Une instabilité croissante au Mali et des alliances en question
Le Mali traverse une période de fortes turbulences alors que ses partenaires traditionnels et nouveaux semblent marquer le pas. L’Alliance des États du Sahel (AES), regroupant le Mali, le Burkina Faso et le Niger, peine à offrir une réponse sécuritaire coordonnée. Dans ce contexte de vide stratégique en Afrique de l’Ouest, les équilibres régionaux sont en train de se redéfinir en profondeur.

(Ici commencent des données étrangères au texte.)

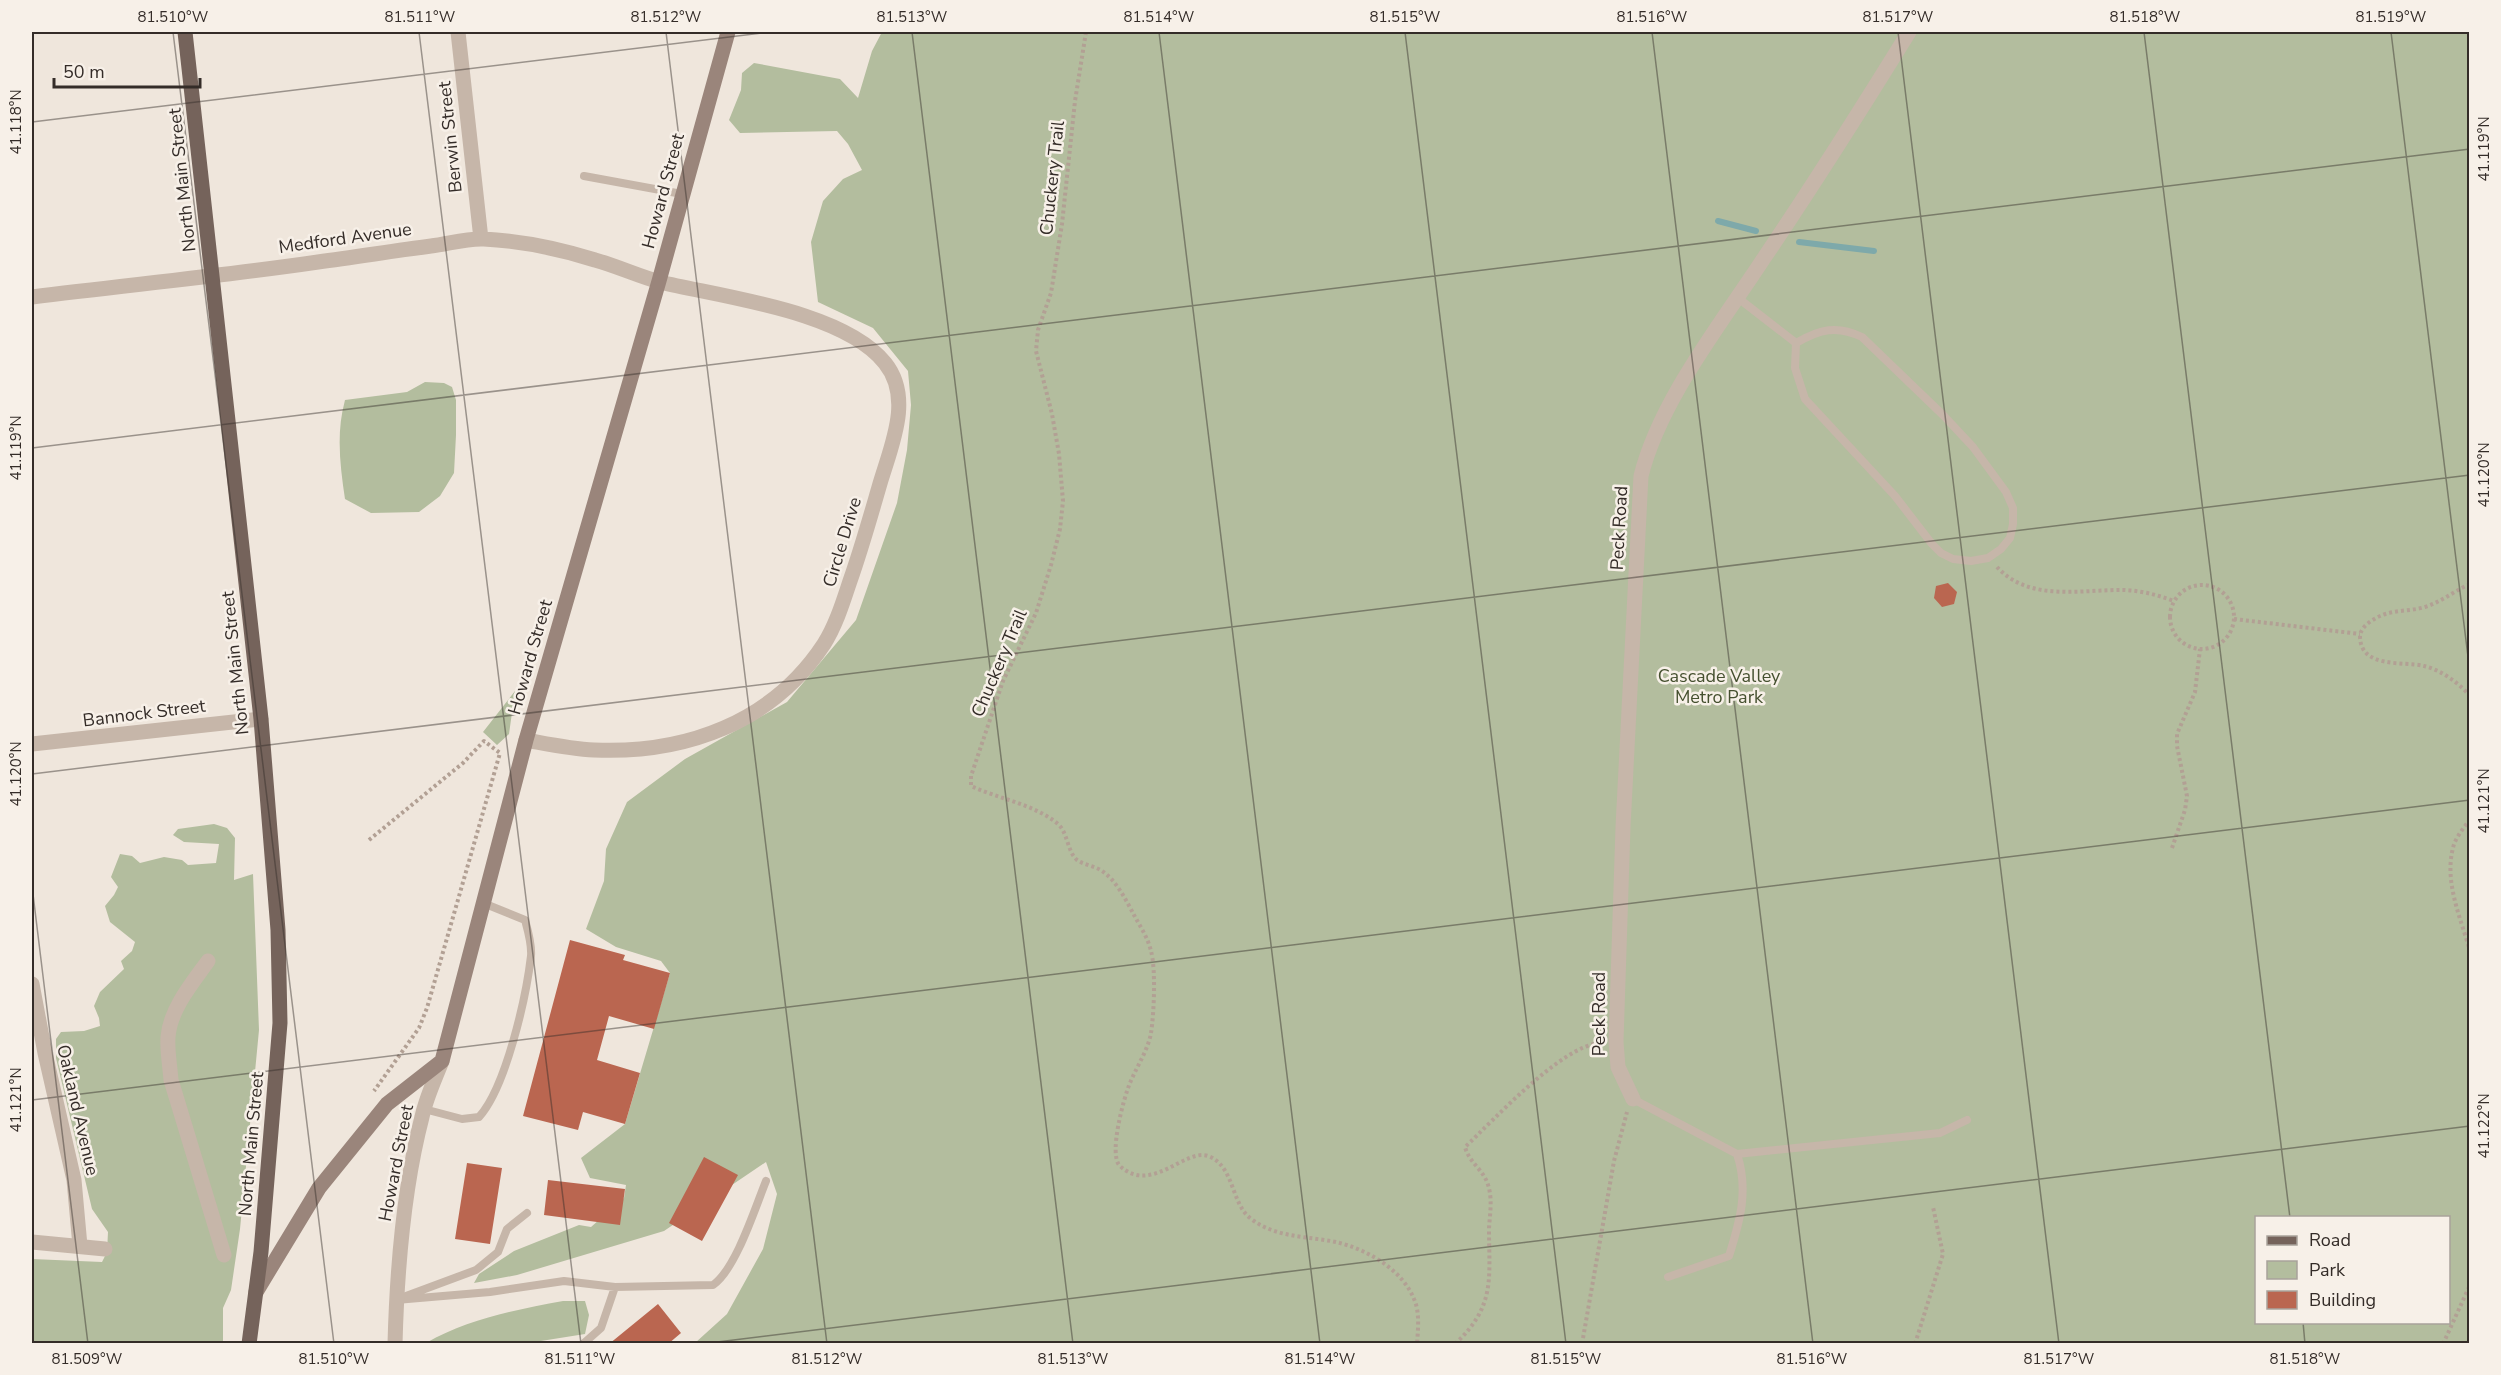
<svg xmlns="http://www.w3.org/2000/svg" width="2501" height="1375" viewBox="0 0 2501 1375" font-family="'Nunito Sans',sans-serif">
<style>
.green{fill:#b3bd9e;fill-rule:evenodd}
.lines{fill:none;stroke-linecap:round;stroke-linejoin:round}
.stream{stroke:#7ea9aa;stroke-width:6}
.building{fill:#ba6650}
.path{stroke:#b2a094;stroke-width:4;stroke-dasharray:3 3;stroke-linecap:butt}
.lane{stroke:#c6b6a9;stroke-width:8}
.street{stroke:#c6b6a9;stroke-width:15}
.secondary{stroke:#9a857b;stroke-width:15}
.primary{stroke:#75635b;stroke-width:15}
.ticks{fill:none;stroke:#342c28;stroke-width:1.5;stroke-opacity:0.45}
.labels{text-anchor:middle;stroke-width:5;stroke-linejoin:round;paint-order:stroke}
.street-label{font-size:18px;fill:#342c28;stroke:#f7f0e8}
.park-label{font-size:18px;fill:#45502f;stroke:#f7f0e8}
.neatline{fill:none;stroke:#342c28;stroke-width:2}
.ticks-label{font-size:15px;text-anchor:middle;fill:#342c28}
</style>
<rect width="100%" height="100%" fill="#efe6dc"/>
<path class="green" d="M 882,32 L 2469,32 L 2469,1343 L 695,1343 L 727,1314 L 763,1249 L 777,1194 L 766,1162 L 664,1231 L 517,1275 L 474,1283 L 479,1274 L 514,1251 L 579,1225 L 591,1227 L 624,1198 L 626,1185 L 590,1178 L 581,1158 L 625,1124 L 670,973 L 661,961 L 616,947 L 586,929 L 604,881 L 606,849 L 627,802 L 685,759 L 787,702 L 856,620 L 897,503 L 907,450 L 911,405 L 908,371 L 873,328 L 818,302 L 811,242 L 823,201 L 843,179 L 862,170 L 848,144 L 837,131 L 740,133 L 729,120 L 741,90 L 742,73 L 754,63 L 840,79 L 858,98 L 872,51 ZM 2256,1218 L 2448,1218 L 2448,1322 L 2256,1322 Z
M 425,382 L 444,383 L 452,387 L 456,400 L 456,435 L 454,473 L 440,496 L 419,512 L 371,513 L 345,499 C 340,465 336,433 345,400 L 407,392 Z
M 515,691 L 509,734 L 497,745 L 483,732 Z
M 214,824 L 227,828 L 235,838 L 234,880 L 253,874 L 259,1030 L 240,1229 L 231,1290 L 223,1308 L 223,1343 L 32,1343 L 32,1259 L 102,1262 L 107,1252 L 108,1232 L 92,1209 L 56,1058 L 56,1039 L 61,1032 L 84,1031 L 100,1026 L 99,1018 L 94,1006 L 100,992 L 124,969 L 121,961 L 132,951 L 135,942 L 110,922 L 105,906 L 114,895 L 118,887 L 111,877 L 120,854 L 132,856 L 140,863 L 164,857 L 182,860 L 188,865 L 216,863 L 219,844 L 184,842 L 173,835 L 178,829 Z
M 563,1301 L 585,1301 L 589,1315 L 585,1334 L 522,1344 L 426,1343 C 468,1319 515,1310 563,1301 Z"/>
<g class="lines">
<path class="stream" d="M 1718,221 L 1756,231
M 1799,242 L 1874,251"/>
</g>
<path class="building" d="M 1948,583 L 1957,592 L 1954,604 L 1942,607 L 1934,598 L 1936,586 Z
M 570,940 L 625,955 L 623,960 L 670,973 L 654,1029 L 609,1016 L 597,1060 L 640,1073 L 625,1124 L 583,1112 L 578,1130 L 523,1116 Z
M 704,1157 L 738,1175 L 702,1241 L 669,1223 Z
M 467,1163 L 502,1168 L 490,1244 L 455,1239 Z
M 548,1180 L 625,1189 L 620,1225 L 544,1215 Z
M 658,1304 L 681,1333 L 668,1344 L 609,1344 Z"/>
<g class="lines">
<path class="path" d="M 1086,32 L 1075,101 L 1062,224 L 1051,293 L 1038,330 L 1036,351 L 1052,414 L 1059,454 L 1063,501 L 1060,529 L 1051,565 L 1036,613 L 1003,681 L 971,776 L 971,786 C 999,799 1034,804 1058,824 C 1068,833 1067,851 1077,860 C 1084,865 1095,866 1102,871 C 1116,880 1126,900 1134,915 C 1140,926 1148,938 1151,951 C 1156,969 1154,1014 1151,1033 C 1148,1050 1137,1066 1130,1083 C 1124,1097 1108,1155 1120,1166 C 1151,1195 1185,1148 1208,1156 C 1234,1165 1231,1203 1250,1218 C 1275,1238 1307,1236 1336,1242 C 1366,1249 1402,1269 1414,1299 C 1420,1312 1418,1330 1417,1344
M 1997,567 C 2030,603 2083,589 2125,590 C 2142,591 2158,595 2174,601
M 2470,584 C 2454,591 2441,602 2425,607 C 2409,612 2392,609 2376,618 C 2369,622 2360,628 2360,637 C 2361,669 2404,661 2424,666 C 2441,670 2459,683 2470,696
M2170 617a32 32 0 1 1 64 0a32 32 0 1 1-64 0Z
M 2234,619 L 2360,634
M 2470,819 C 2464,828 2455,838 2453,848 C 2444,882 2461,919 2470,951
M 369,840 L 463,763 L 484,741 L 500,753 L 427,1008 L 419,1028 L 374,1091
M 2172,848 L 2185,810 L 2187,796 L 2177,746 L 2177,734 L 2195,692 L 2200,649
M 1455,1344 C 1496,1306 1489,1278 1489,1228 C 1490,1213 1493,1197 1487,1182 C 1482,1169 1469,1162 1465,1147 C 1494,1120 1561,1046 1600,1043
M 1582,1344 L 1614,1161 L 1627,1112
M 1915,1344 L 1943,1254 L 1933,1207
M 2443,1344 L 2470,1285"/>
<path class="lane" d="M 584,176 L 682,194
M 1738,298 L 1796,343 L 1795,368 L 1805,399 L 1895,496 L 1932,544 L 1941,553 L 1953,559 L 1971,561 L 1988,558 L 2001,549 L 2010,538 L 2013,524 L 2013,508 L 2006,492 L 1973,447 L 1944,416 L 1862,337 C 1837,325 1820,329 1796,343
M 1633,1099 L 1737,1154 L 1940,1133 L 1967,1120
M 424,1109 L 462,1119 L 479,1117 C 506,1087 526,998 531,956 C 532,944 528,931 525,920 L 483,903
M 1668,1277 L 1729,1256 C 1740,1221 1749,1190 1737,1154
M 406,1296 L 476,1270 L 498,1252 L 507,1229 L 527,1213
M 396,1300 L 490,1292 L 564,1281 L 615,1287 L 713,1285 C 736,1269 755,1208 766,1181
M 583,1344 L 601,1328 L 615,1287"/>
<path class="street" d="M 458,32 L 481,239
M 32,297 C 127,285 223,276 318,262 C 356,257 393,251 431,246 C 448,244 467,238 484,239 C 521,241 560,249 595,260 C 617,266 638,276 660,282 C 722,297 844,311 885,363 C 914,399 890,448 879,487 C 870,518 861,550 850,581 C 843,602 836,625 824,644 C 772,723 685,754 594,750 C 571,749 548,744 526,740
M 32,744 L 261,719
M 208,961 C 193,982 170,1009 168,1037 C 167,1051 170,1066 171,1080 L 224,1255
M 32,984 L 45,1053 L 74,1180 L 80,1246
M 1633,1099 L 1618,1067 L 1616,1042 L 1623,827 L 1641,476 C 1660,400 1721,324 1764,258 C 1814,184 1862,108 1909,32
M 32,1242 L 105,1249
M 395,1344 C 397,1268 403,1190 422,1117 C 426,1098 435,1079 442,1061"/>
<path class="secondary" d="M 256,1292 L 319,1188 L 387,1104 L 442,1061 L 526,740 L 659,281 L 728,32"/>
<path class="primary" d="M 185,32 L 261,719 L 278,930 L 280,1023 L 261,1252 L 249,1344"/>
</g>
<path class="ticks" d="M 173,32 L 334,1344M 419,32 L 581,1344M 666,32 L 827,1344M 912,32 L 1073,1344M 1159,32 L 1320,1344M 1405,32 L 1566,1344M 1652,32 L 1813,1344M 1898,32 L 2059,1344M 2144,32 L 2290,1218M 2391,32 L 2470,673M 32,122 L 770,32M 32,448 L 2470,149M 32,774 L 2470,475M 32,886 L 88,1344M 32,1100 L 2470,800M 2303,1322 L 2305,1344M 701,1344 L 2470,1126"/>
<g class="labels">
<g class="street-label">
<text transform="translate(450 137) rotate(-96)" y="6">Berwin Street</text>
<text transform="translate(1052 178) rotate(-84)" y="6">Chuckery Trail</text>
<text transform="translate(182 180) rotate(-96)" y="6">North Main Street</text>
<text transform="translate(663 191) rotate(-75)" y="6">Howard Street</text>
<text transform="translate(345 238) rotate(-8)" y="6">Medford Avenue</text>
<text transform="translate(1619 528) rotate(-87)" y="6">Peck Road</text>
<text transform="translate(842 542) rotate(-73)" y="6">Circle Drive</text>
<text transform="translate(530 657) rotate(-74)" y="6">Howard Street</text>
<text transform="translate(235 663) rotate(-96)" y="6">North Main Street</text>
<text transform="translate(999 663) rotate(-67)" y="6">Chuckery Trail</text>
<text transform="translate(144 713) rotate(-7)" y="6">Bannock Street</text>
<text transform="translate(1599 1014) rotate(-90)" y="6">Peck Road</text>
<text transform="translate(78 1110) rotate(77)" y="6">Oakland Avenue</text>
<text transform="translate(251 1144) rotate(-85)" y="6">North Main Street</text>
<text transform="translate(396 1163) rotate(-79)" y="6">Howard Street</text>
</g>
<g class="park-label">
<text x="1719" y="682">Cascade Valley<tspan x="1719" dy="21">Metro Park</tspan></text>
</g>
</g>
<rect width="2501" height="1375" fill="none" stroke="#f7f0e8" stroke-width="66"/>
<rect x="2255" y="1216" width="195" height="108" fill="#f7f0e8" stroke="#a9a29b" stroke-width="1.5"/>
<rect x="2267" y="1236" width="30" height="9" fill="#75635b" stroke="#a9a29b" stroke-width="1.5"/>
<text x="2309" y="1246" font-size="18" fill="#342c28">Road</text>
<rect x="2267" y="1261" width="30" height="18" fill="#b3bd9e" stroke="#a9a29b" stroke-width="1.5"/>
<text x="2309" y="1276" font-size="18" fill="#342c28">Park</text>
<rect x="2267" y="1291" width="30" height="18" fill="#ba6650" stroke="#a9a29b" stroke-width="1.5"/>
<text x="2309" y="1306" font-size="18" fill="#342c28">Building</text>
<path d="M54 78v9h146v-9" fill="none" stroke="#342c28" stroke-width="3"/>
<text x="63" y="78" font-size="18" fill="#342c28" stroke="#f7f0e8" stroke-width="4.5" paint-order="stroke">50 m</text>
<rect x="33" y="33" width="2435" height="1309" class="neatline"/>
<g class="ticks-label">
<text x="173" y="22">81.510°W</text>
<text x="420" y="22">81.511°W</text>
<text x="666" y="22">81.512°W</text>
<text x="912" y="22">81.513°W</text>
<text x="1159" y="22">81.514°W</text>
<text x="1405" y="22">81.515°W</text>
<text x="1652" y="22">81.516°W</text>
<text x="1898" y="22">81.517°W</text>
<text x="2145" y="22">81.518°W</text>
<text x="2391" y="22">81.519°W</text>
<text transform="translate(16 122) rotate(-90)" y="5">41.118°N</text>
<text transform="translate(2484 149) rotate(-90)" y="5">41.119°N</text>
<text transform="translate(16 448) rotate(-90)" y="5">41.119°N</text>
<text transform="translate(2484 475) rotate(-90)" y="5">41.120°N</text>
<text transform="translate(16 774) rotate(-90)" y="5">41.120°N</text>
<text transform="translate(2484 801) rotate(-90)" y="5">41.121°N</text>
<text transform="translate(16 1100) rotate(-90)" y="5">41.121°N</text>
<text transform="translate(2484 1126) rotate(-90)" y="5">41.122°N</text>
<text x="87" y="1364">81.509°W</text>
<text x="334" y="1364">81.510°W</text>
<text x="580" y="1364">81.511°W</text>
<text x="827" y="1364">81.512°W</text>
<text x="1073" y="1364">81.513°W</text>
<text x="1320" y="1364">81.514°W</text>
<text x="1566" y="1364">81.515°W</text>
<text x="1812" y="1364">81.516°W</text>
<text x="2059" y="1364">81.517°W</text>
<text x="2305" y="1364">81.518°W</text>
</g>
</svg>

Après les offensives majeures du 25 avril, notamment à Kati, la situation demeure tendue. La disparition du ministre de la Défense, Sadio Camara, désormais remplacé par le général Assimi Goïta, marque un tournant. Pourtant, malgré la guerre de communication entre les autorités, le Front de libération de l’Azawad (FLA) et le JNIM, la population malienne fait preuve d’une résilience historique face à l’incertitude politique.
L’AES face à ses limites structurelles
Le Burkina Faso, par la voix du capitaine Ibrahim Traoré, a dénoncé un « complot monstrueux », tout en restant focalisé sur ses propres défis sécuritaires internes. Les attaques répétées contre l’armée burkinabè limitent la capacité de Ouagadougou à soutenir concrètement son voisin malien. Bien que la Charte du Liptako-Gourma prévoie une assistance mutuelle similaire à celle de l’OTAN, l’AES n’a pas encore atteint la maturité nécessaire pour mutualiser efficacement ses forces.
Au Niger, le pouvoir s’est récemment tourné vers des journées de prières et de jeûne pour contrer la menace terroriste, signe d’une certaine résignation face à l’ampleur du défi. La crise actuelle met en lumière l’impuissance relative des nouvelles alliances régionales face à une menace transfrontalière persistante.
Le retour diplomatique de la CEDEAO et des acteurs internationaux
Malgré le retrait de Bamako de la CEDEAO en janvier 2025, l’organisation régionale tente de revenir dans le jeu diplomatique. Lors d’une réunion à Lomé, au Togo, des représentants de l’Union africaine, de la France, de l’Union européenne et de la Russie se sont retrouvés autour de la même table. Le ministre malien des Affaires étrangères, Abdoulaye Diop, a laissé la porte ouverte au dialogue, à condition que la souveraineté des États soit respectée.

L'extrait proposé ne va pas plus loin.